The Financial Conduct Authority has set out how it plans to use new powers to temporarily ban products or limit their sale before consulting with the industry.

Martin Wheatley 480 profile
FCA chief executive designate Martin Wheatley

The regulator is normally obliged to consult before making any rules. But the FCA will be exempted from this requirement and will have have the power to make temporary product intervention rules if consulting would cause a delay which could harm consumer interests or trigger a significant industry redress bill.

In a consultation paper on temporary product intervention rules, published today, the FCA possible interventions include consumer or industry warnings, requiring certain products to be sold by advisers with additional competence requirements, and preventing non-advised sales to some consumers.

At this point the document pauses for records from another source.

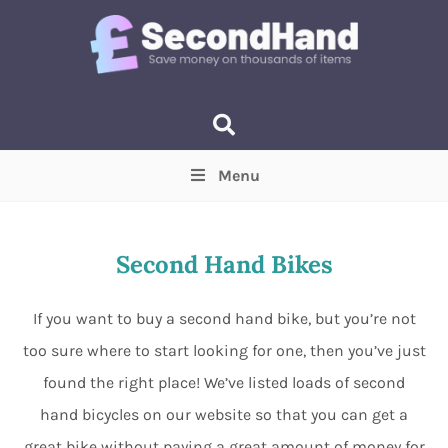
Menu
Price
(Optional)
Min
Max
Second Hand Bikes
Items near you
(Optional)
If you want to buy a second hand bike, but you’re not
too sure where to start looking for one, then you’ve just
found the right place! We’ve listed loads of second
hand bicycles on our website so that you can get a
great bike without paying a great amount of money for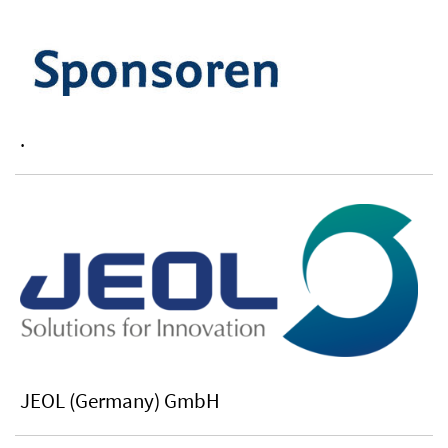
.
JEOL (Germany) GmbH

The powers also include banning or mandating particular product features, and in some cases banning products altogether.

Temporary product intervention powers may be used where products are being targeted at the wrong customers; where there are problematic features of the product, or where a product is inherently flawed.

The powers will last for up to 12 months and cannot be renewed. During that time the FCA may consult on a permanent solution or the problem may be resolved in another way.

The FCA says it is unlikely it will be able to contact all affected firms when it publishes product intervention powers, but says providers should be aware when the powers are used as this is likely to generate significant media coverage.

Alternatives to temporary product intervention powers, such as voluntary agreements with providers, will also be considered.

The FCA says it is aware of concerns these powers will hit innovation, but says providers should be able to minimise the risk of poor consumer outcomes when launching products while still being able to generate returns.

FCA chief executive designate Martin Wheatley says: “The creation of the FCA is our opportunity to reset conduct standards. This power, along with our other new powers, helps define how we will regulate going forward.

“We know some in the industry are concerned about us using this power too hastily; I want to be clear we know proportionate judgement is needed, and that is what we will exercise. I do not expect us to use this power frequently, but both industry and consumers need to be clear that we will not hesitate to use these powers where we have serious concerns.”